· 2 min read

Broodje Paté

Pâté sandwich; liver pâté spread.

🇳🇱 Netherlands · Family: Broodje Vlees & Vleeswaren


The Broodje Paté is one of the quiet workhorses of the Dutch lunch table: a roll spread with liver pâté, cold, simple, and entirely about the quality of the spread. Paté here is a smooth, fatty, well-seasoned liver preparation, soft enough to spread thickly, with the gentle iron note of liver carried on a rich, almost buttery base. It is not a showpiece sandwich. It is the kind of thing eaten at a desk or a kitchen counter, and it lives or dies on the pâté and the bread, because there is almost nothing else in it.

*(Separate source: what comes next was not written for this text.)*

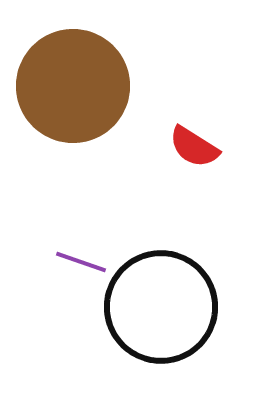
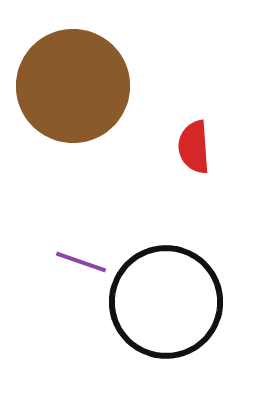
red semicircle: rotated 54 degrees clockwise
black circle: moved 5 px right, 5 px up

The build is as short as it gets. Take a fresh roll, a soft white bolletje or a crusty pistolet, and spread the pâté in a generous even layer right to the edges so every bite carries it. A thin film of butter underneath is optional and traditional, adding richness and keeping a crusty roll from drying the spread. Good execution means a pâté that is smooth and well seasoned, applied thickly enough to taste, on bread fresh enough to have a soft crumb and a little crust. Sloppy execution shows a mean scrape of pâté lost in too much bread, a coarse or grainy spread, a stale dry roll, or a pâté so under-seasoned it reads as nothing but fat. Because the recipe is so bare, every flaw is visible.

Variations are mostly about contrast and the type of pâté. The single most common addition is something sharp and acidic to cut the richness: thin slices of cornichon or pickled gherkin, a few rings of raw onion, or a smear of mustard under the spread. The pâté itself ranges from a plain smooth leverpastei to a coarser country style with visible texture, or one studded with green peppercorns for a bright bite. Bread can shift from a soft roll to a slice of dense dark roggebrood, whose faint sourness sets off the fat well. The closely related broodje leverworst, built on sliced liver sausage rather than a spreadable pâté, is a genuinely different sandwich and deserves its own article rather than being crowded in here. The whole appeal of the Broodje Paté is its honesty: good bread, a good spread, applied with a generous hand, and not much else asked of it.